Task details ▸ Somewhere below is a line with "# Paste the" and, later, a line with "pyautogui.moveTo(594, 288); pyautogui.dragTo(481, 338)"; repeat those two lines and all the lines between them, exactly as they are.

Provided information ▸
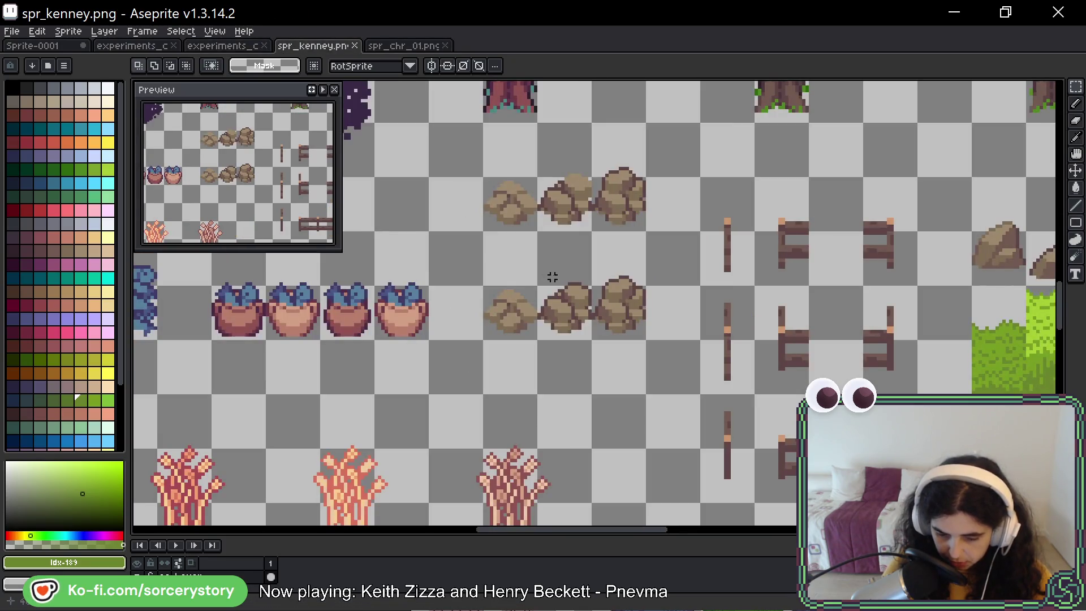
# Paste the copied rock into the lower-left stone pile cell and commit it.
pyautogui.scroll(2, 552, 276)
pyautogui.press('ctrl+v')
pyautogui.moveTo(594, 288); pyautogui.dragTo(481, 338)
...
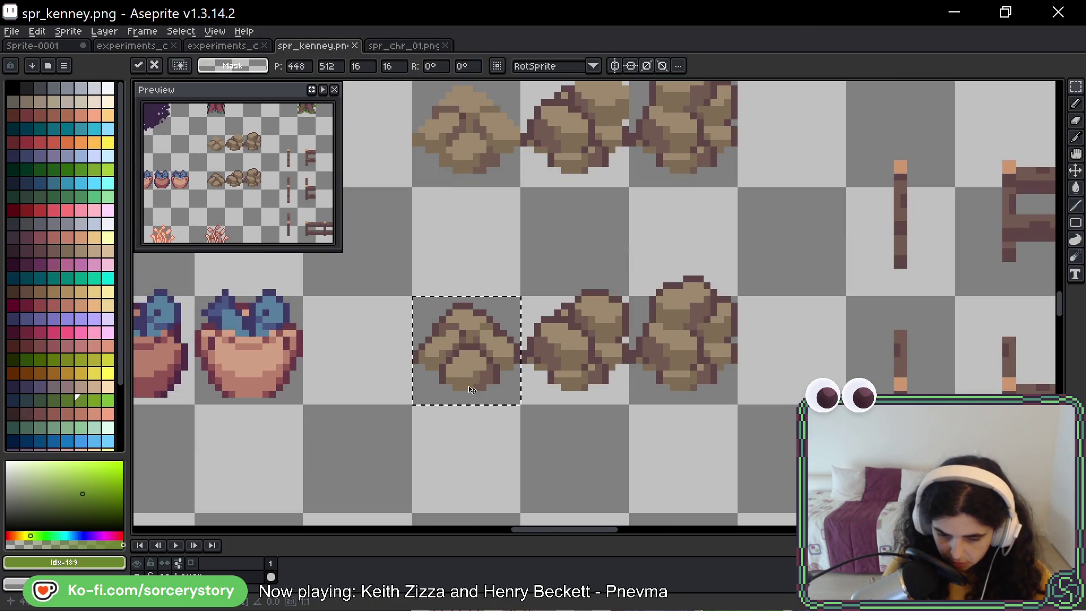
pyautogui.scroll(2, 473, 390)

Solved problem ▸
# Paste the copied rock into the lower-left stone pile cell and commit it.
pyautogui.scroll(2, 552, 276)
pyautogui.press('ctrl+v')
pyautogui.moveTo(594, 288); pyautogui.dragTo(481, 338)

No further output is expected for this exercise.